In that post, I focused on the need to define incumbent Rep. Jeff Fortenberry as out-of-touch with the needs and interests of First District voters. But, as Election Day neared, what was truly lacking from Moul's message was the Nebraska-rooted, local flavor that should have been her greatest, most natural asset.
Voters did not know Moul when they cast their ballot. Hers was a cookie-cutter, paint-by-numbers, Democratic campaign in which both candidates were nothing more than stand-ins for dueling national political themes. In New York, Connecticut, even Pennsylvania, such may have had the makings of a winning campaign in the current political climate.....BUT NOT IN NEBRASKA, not by any stretch of the imagination.
Of course, I don't envy the choices Moul and her campaign had to make. On both immigration and the war in Iraq, it seemed there were pressures to adopt ill-fitting messages to fall in line with and not be a liability to Sen. Nelson's reelection. That robbed Moul of two powerful issues on which she might have really defined herself, perhaps injecting her campaign with the passion and the personality it generally seemed to lack.
Taking the positions she did within the confines I perceived, Moul's only chance at victory would have been running as Ben Nelson in a dress, with Nelson completely embracing Moul's campaign as his own.
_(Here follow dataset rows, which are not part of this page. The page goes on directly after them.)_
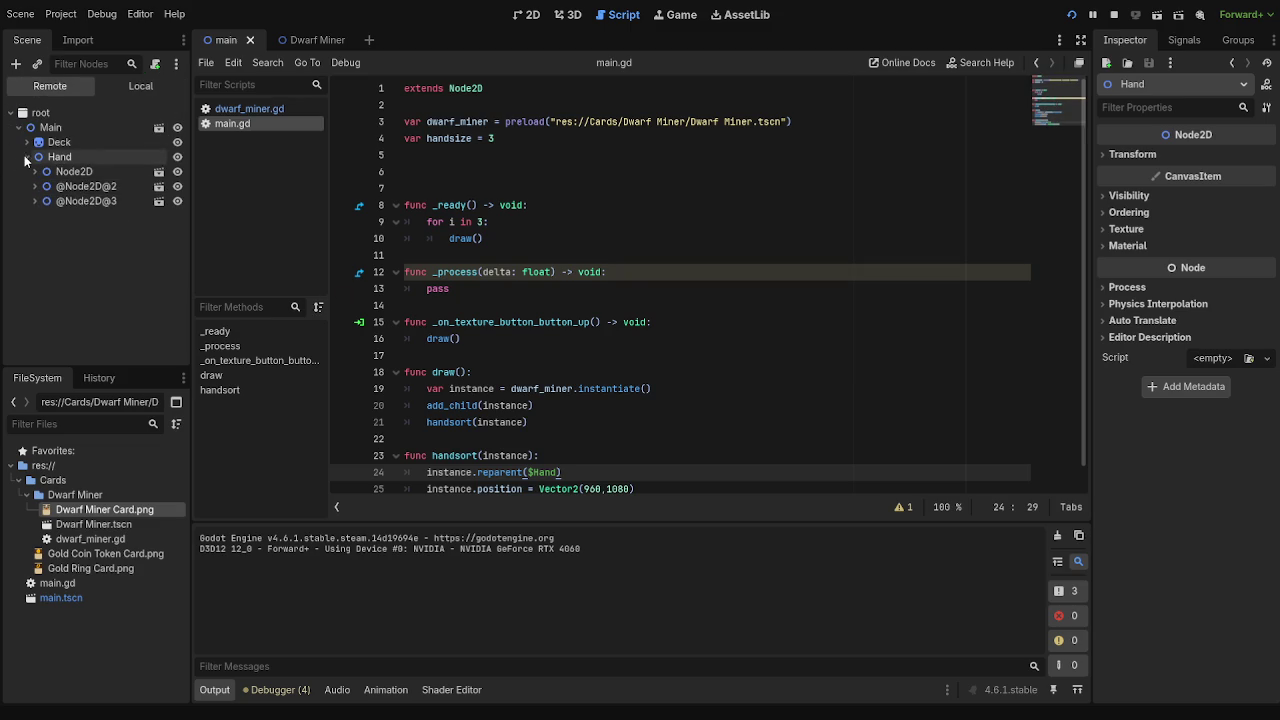
pyautogui.click(27, 157)
pyautogui.click(27, 157)
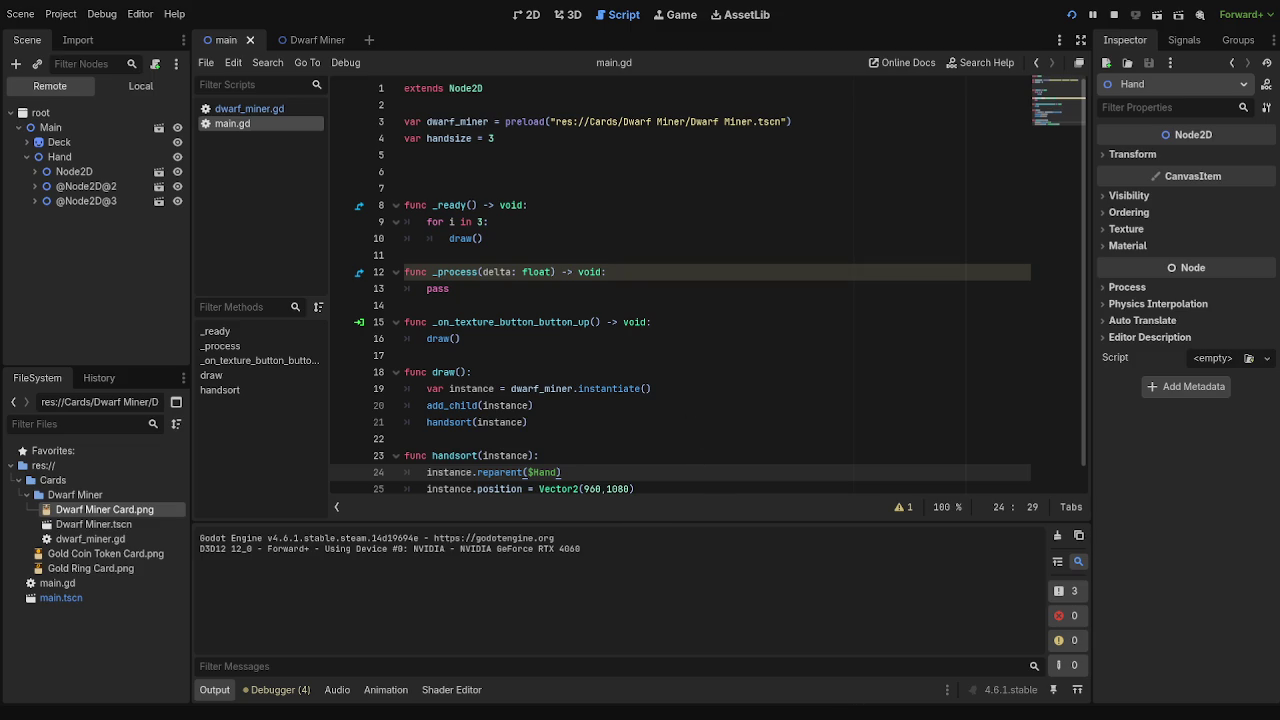
# - Review the handsort call and Vector2(960,1080) line in main.gd, then stop the game
pyautogui.click(703, 290)
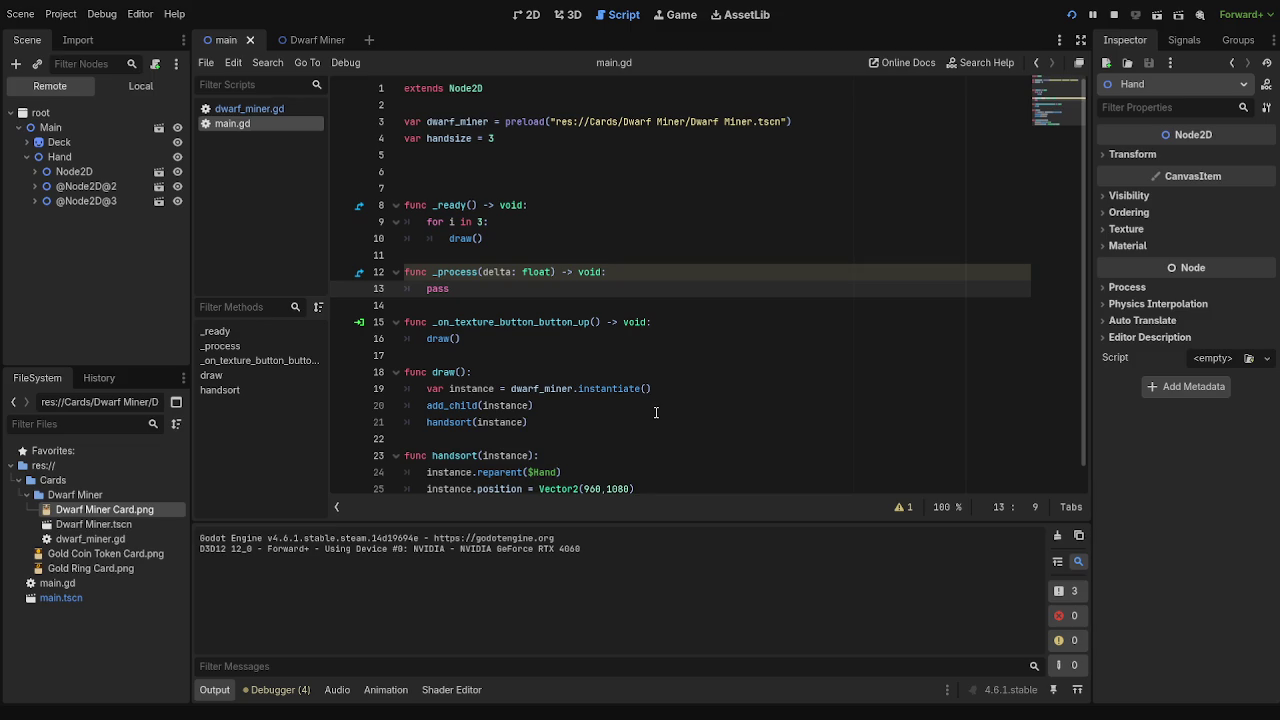
pyautogui.scroll(-1, 565, 369)
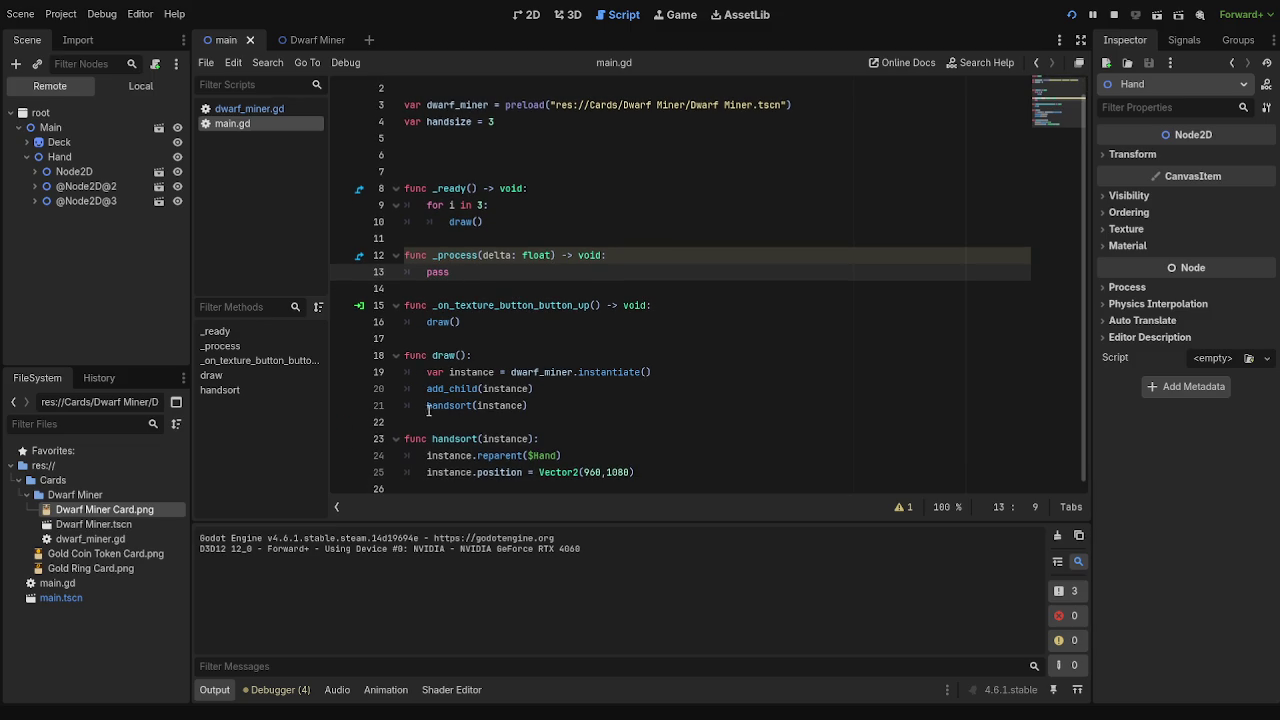
pyautogui.moveTo(427, 406); pyautogui.dragTo(587, 407)
pyautogui.click(587, 407)
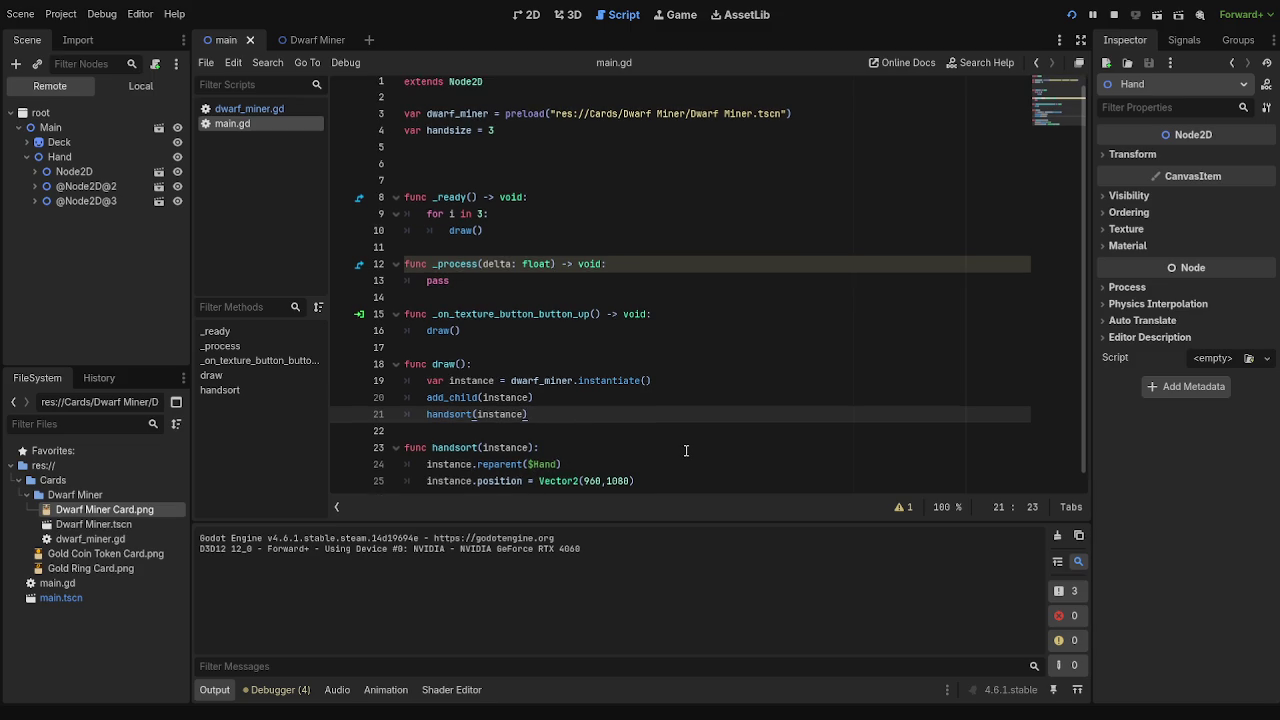
pyautogui.click(666, 474)
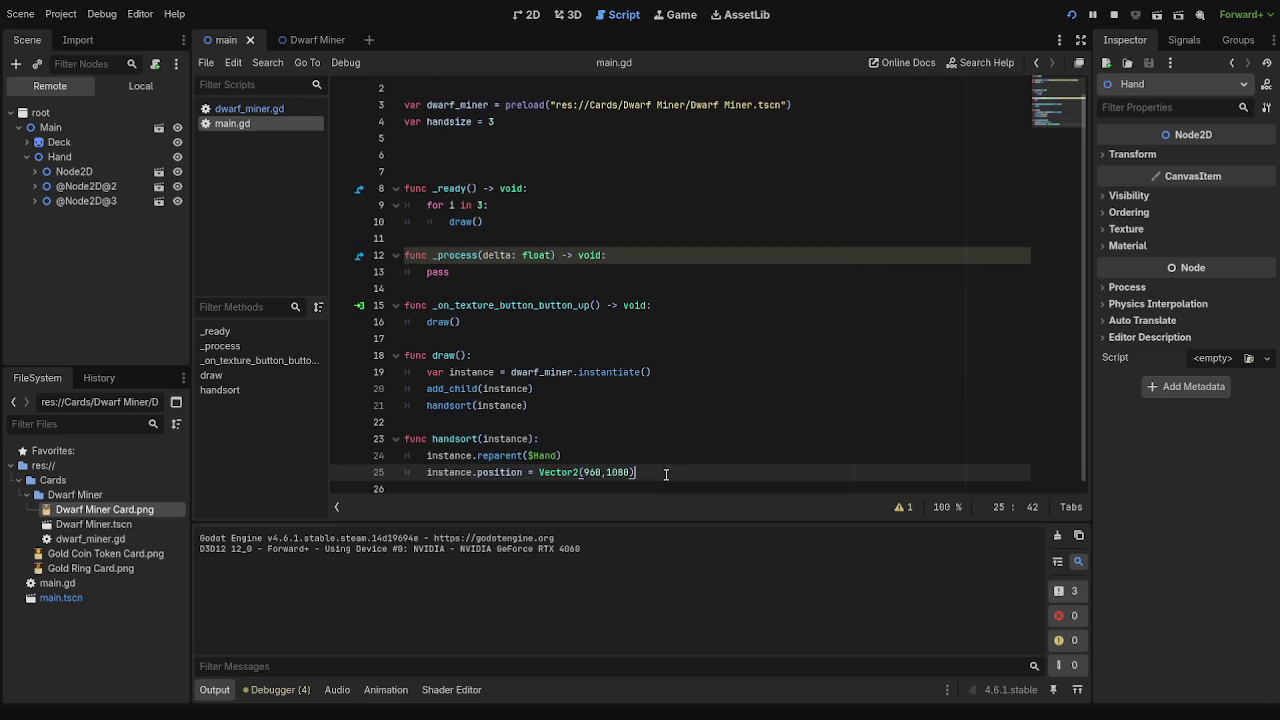
pyautogui.press('F8')
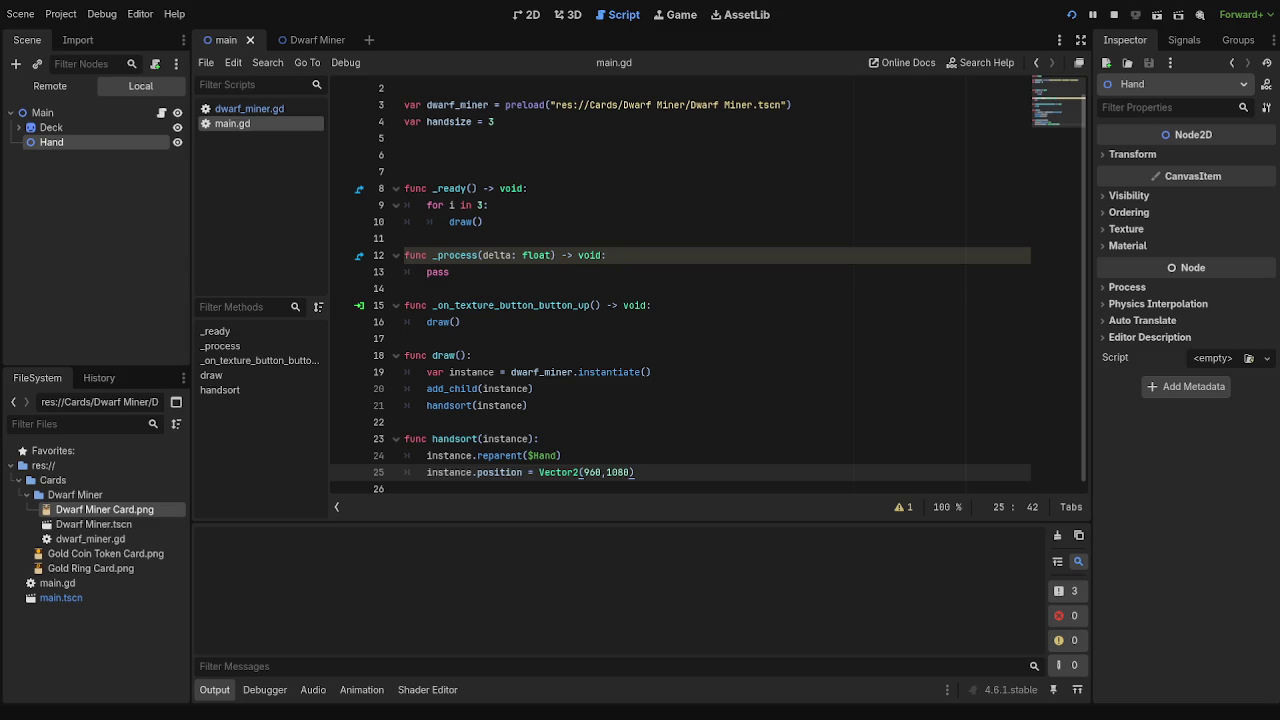
pyautogui.click(601, 405)
# - Switch to the Dwarf Miner scene and open its dwarf_miner.gd script
pyautogui.click(621, 455)
pyautogui.click(694, 478)
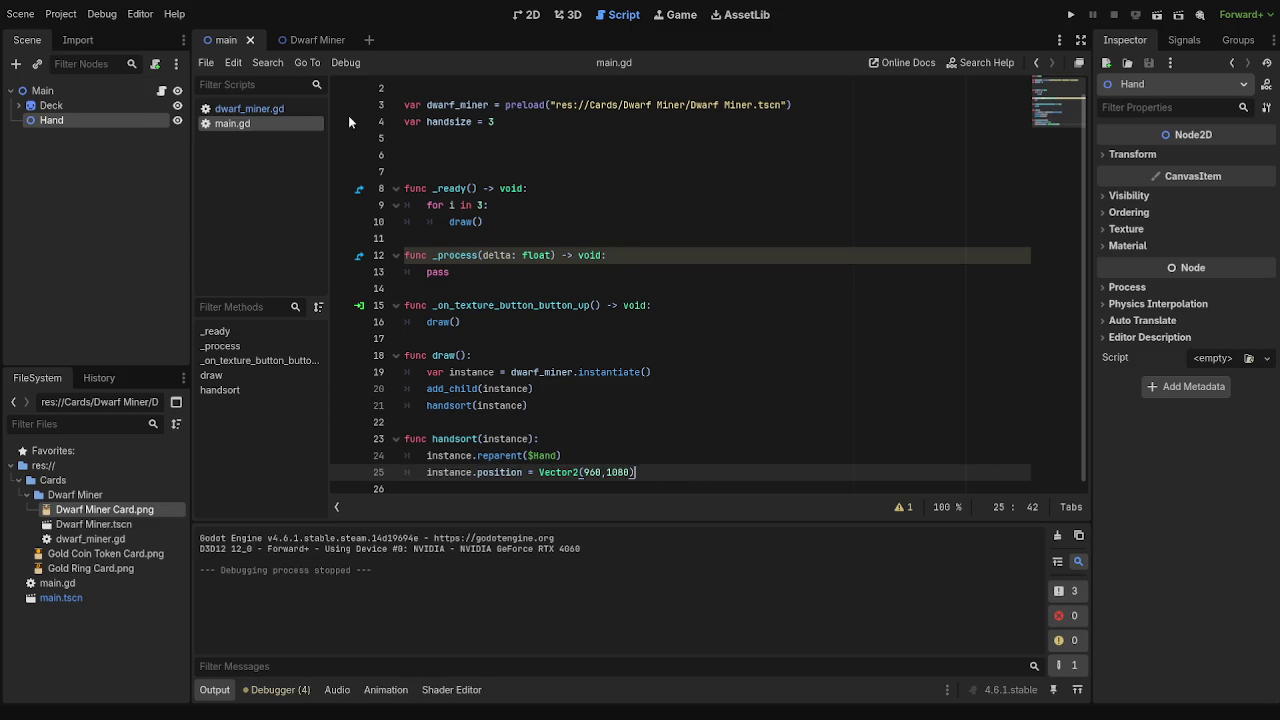
pyautogui.click(305, 42)
pyautogui.click(249, 108)
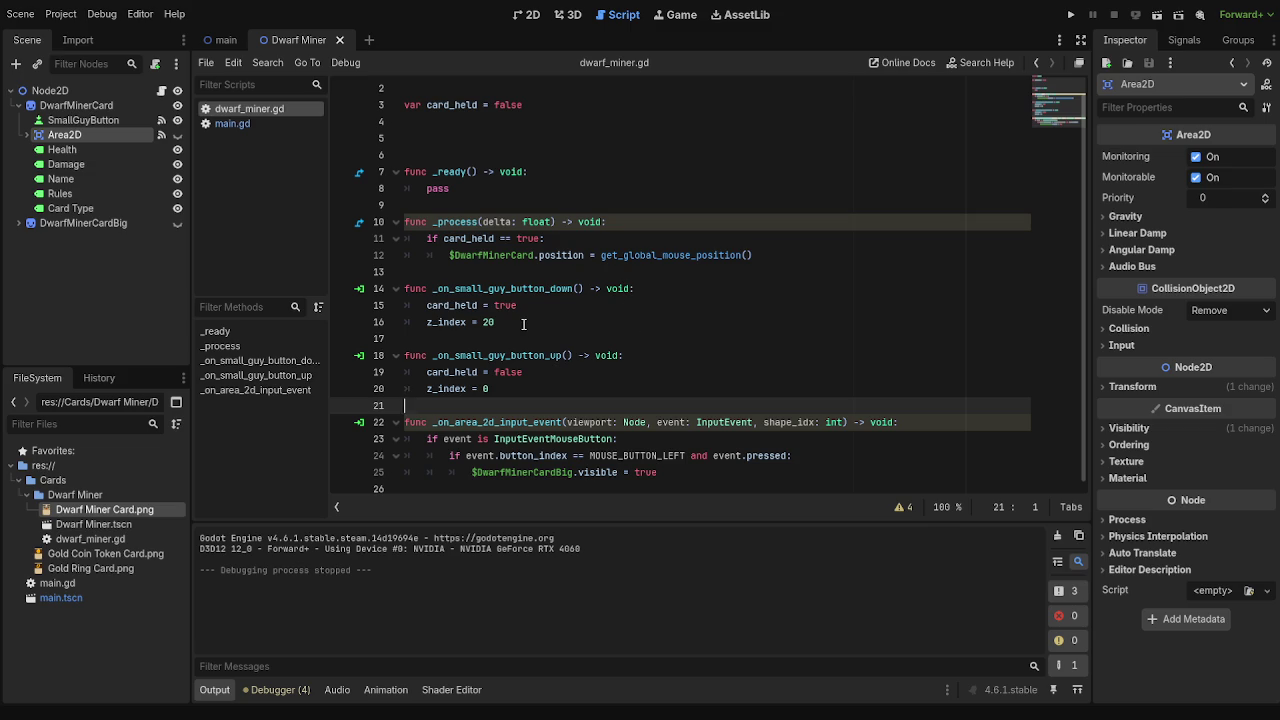
# - Review the button-down handler lines setting card_held = true and z_index = 20
pyautogui.click(524, 305)
pyautogui.click(218, 45)
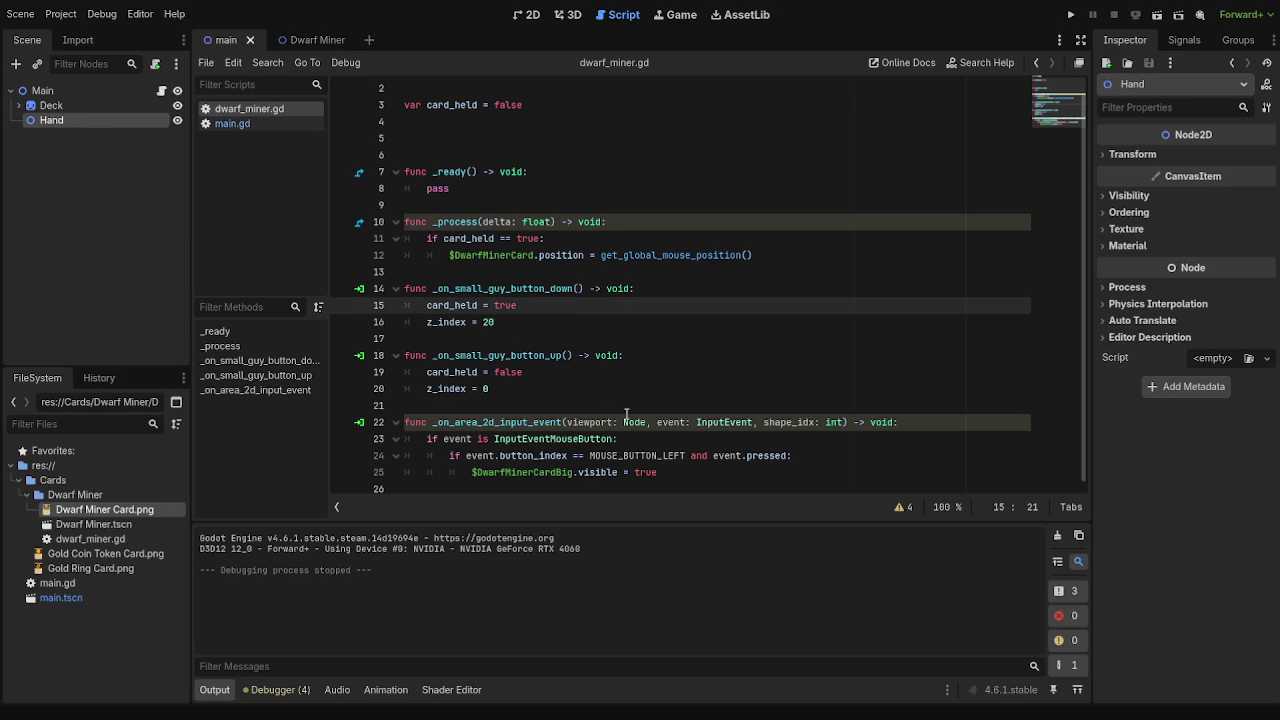
pyautogui.click(285, 41)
But, a) that was never going to happen and b) that would have been a terrible betrayal of the principles, the intelligence, and the independence that made Moul such an attractive candidate to begin with.
So, Moul lost. That doesn't bother me. Fortenberry was never going to be easy to defeat. As a first-termer in a do-nothing Congress, his record was thin but also generally inoffensive. Still, with Moul's margin of defeat after the resources she'd amassed and the prevailing mood of the general public, it's hard not to consider her campaign a flop, although I have nothing but respect and affection for the candidate herself.
That leaves us with at least another two years of Congressman Fortenberry, and I won't deny that it could be a whole lot more. Already laying the groundwork for such a possibility, Monday's Lincoln Journal-Star reports:
Fortenberry says he’s not deterred or discouraged by his sudden bump from the House majority into the minority in his second term.
“I’ve been trying to build relationships (across party lines) since I’ve been there,” he says. “Relationships build trust, and trust leads to common ground”....
The 1st District Republican congressman won his second term earlier this month by the largest margin in Nebraska’s three House races despite being matched against the best-known Democratic opponent.
Fortenberry defeated former Lt. Gov. Maxine Moul by 18 percentage points, winning 23 of 24 counties, all but Burt....
With members of the House considered to be most vulnerable in their first bid for re-election, Fortenberry’s big win more firmly established him politically. His predecessor, Doug Bereuter, served 13 terms....
While he may have won by a comfortable margin, Fortenberry says: “We had to fight for it considering the national environment.”
What was the message voters delivered in turning out Republican incumbents and establishing Democratic majorities in the House and Senate?
“I think the American people have told us they want inspired leadership independent of political party”...Fortenberry says.
If Fortenberry means what he says in the above article and truly works in the bipartisan fashion that Nebraska voters expect, demonstrating the true leadership and independence that Fortenberry failed to establish in his first term, he's going to be well-positioned to win future elections. But, if he hasn't learned such lessons and continues to serve his party before the people who elected him, the right Democratic candidate running a strong campaign is going to give Fortenberry a very hard time in 2008.
The people want "inspired leadership independent of political party." We hear you, Mr. Fortenberry, and we will be watching very closely to see that you've heard us.